Start of DATA EXTRACTS

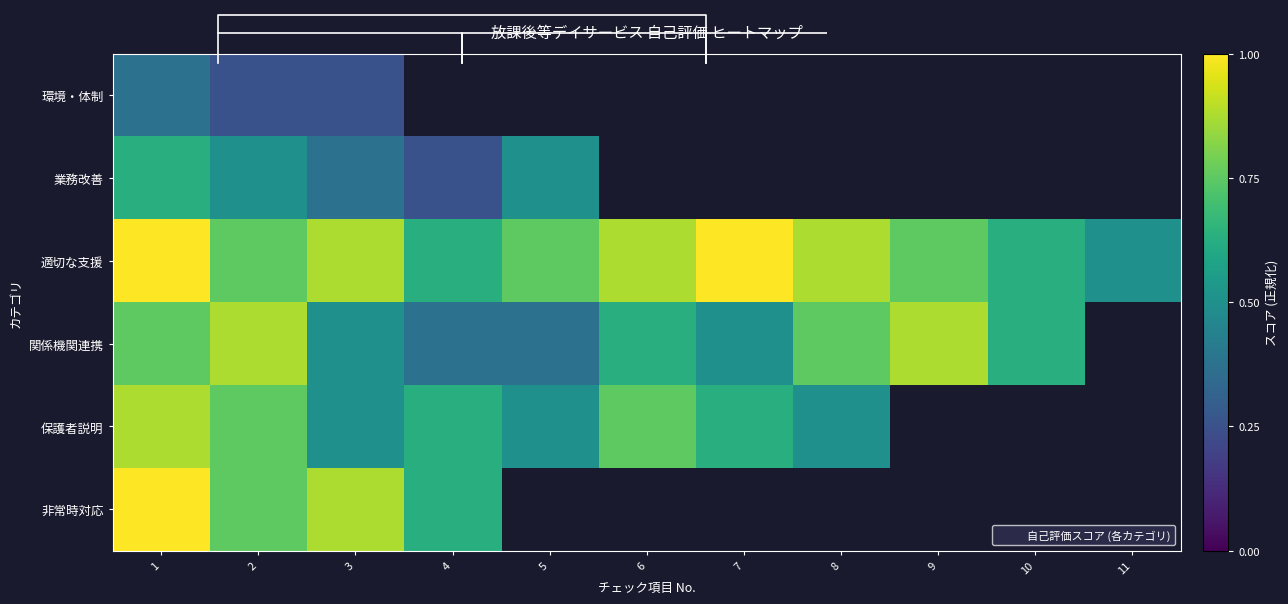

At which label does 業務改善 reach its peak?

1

End of DATA EXTRACTS
Start of DATA EXTRACTS

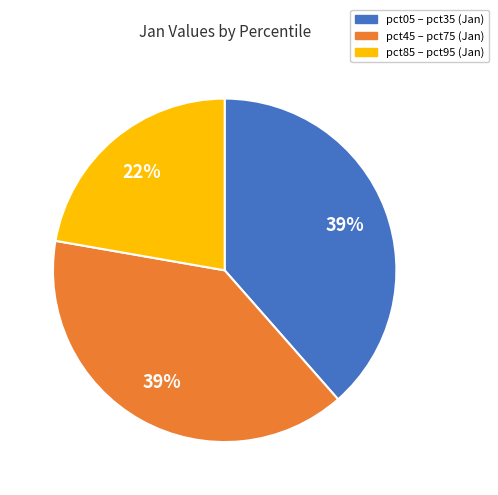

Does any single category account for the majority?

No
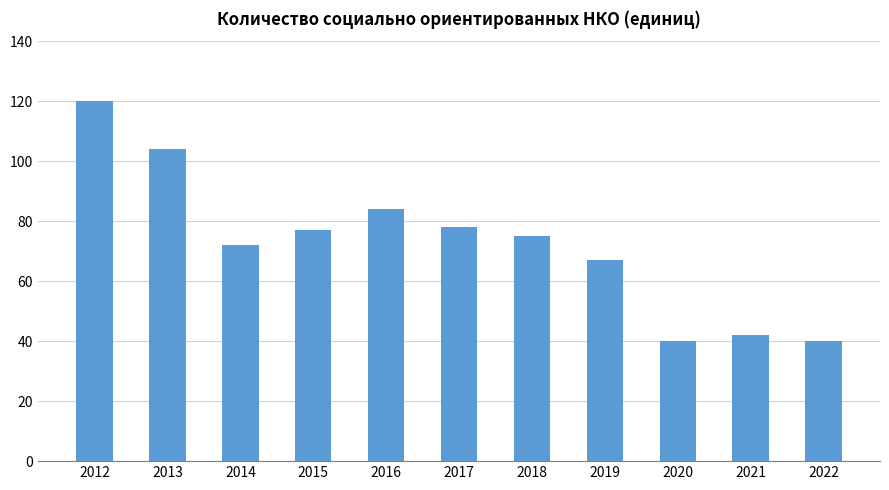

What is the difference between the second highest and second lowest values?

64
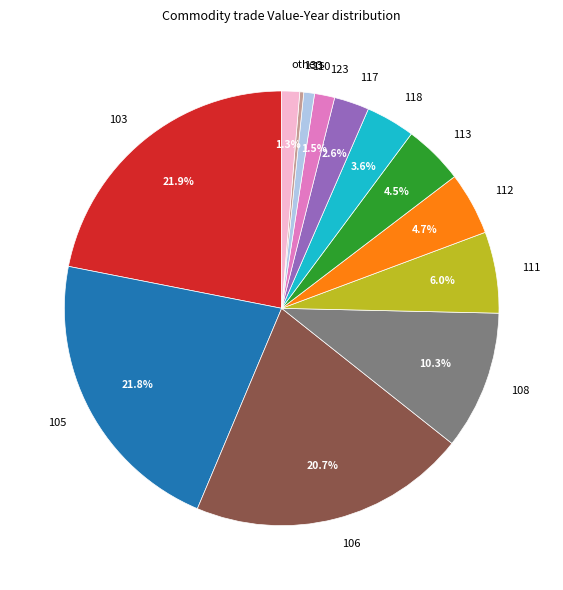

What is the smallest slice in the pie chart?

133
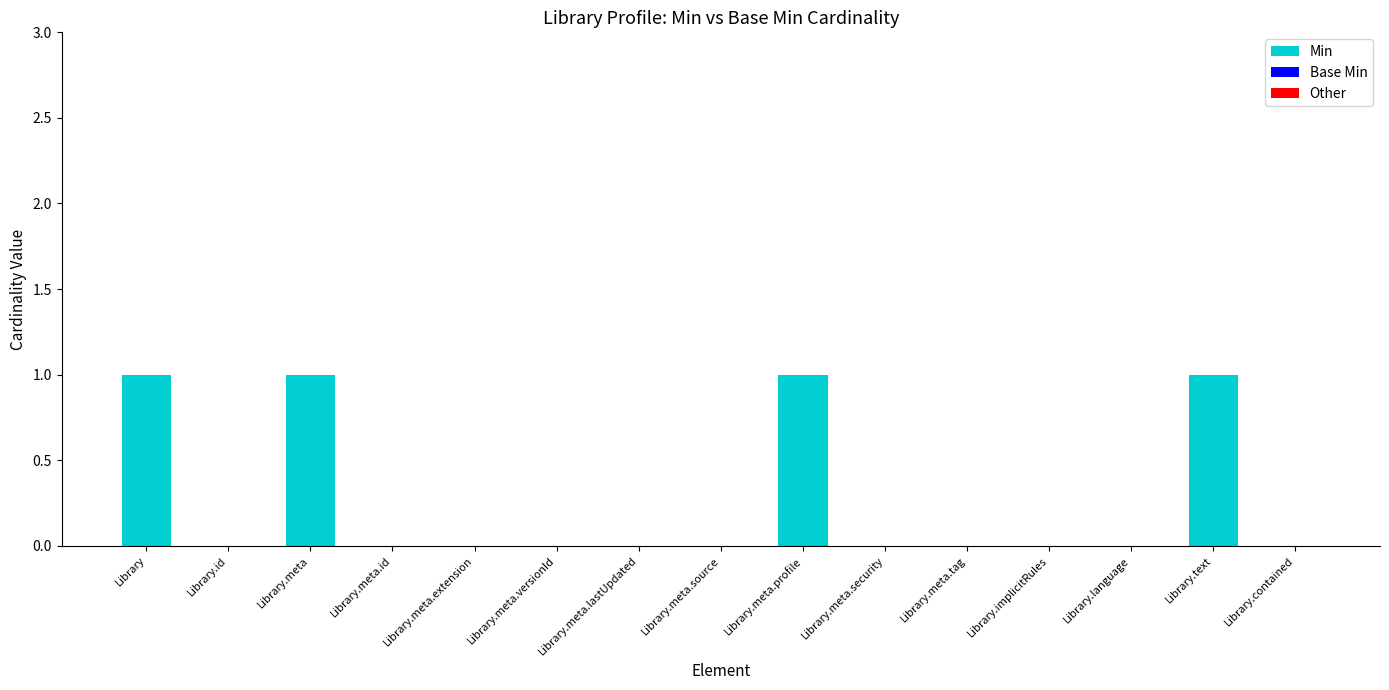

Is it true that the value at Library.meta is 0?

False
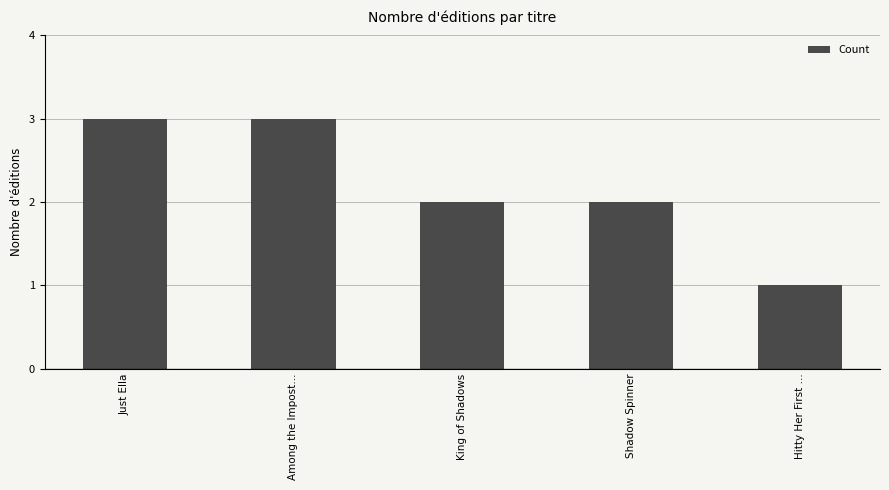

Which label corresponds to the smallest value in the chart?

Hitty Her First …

End of DATA EXTRACTS
Start of DATA EXTRACTS

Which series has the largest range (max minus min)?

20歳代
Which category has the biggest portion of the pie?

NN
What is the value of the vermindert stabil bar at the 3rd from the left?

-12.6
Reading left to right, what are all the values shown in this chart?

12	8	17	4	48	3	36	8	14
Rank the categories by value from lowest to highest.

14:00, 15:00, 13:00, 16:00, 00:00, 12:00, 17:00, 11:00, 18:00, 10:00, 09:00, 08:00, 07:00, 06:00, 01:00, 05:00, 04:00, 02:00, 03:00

End of DATA EXTRACTS

REQUEST:
Pull out every line in the rows above that contains the word "values", and copy each one unchanged.

REPLY TO THE TASK:
What is the difference between the second highest and second lowest values?
Reading left to right, what are all the values shown in this chart?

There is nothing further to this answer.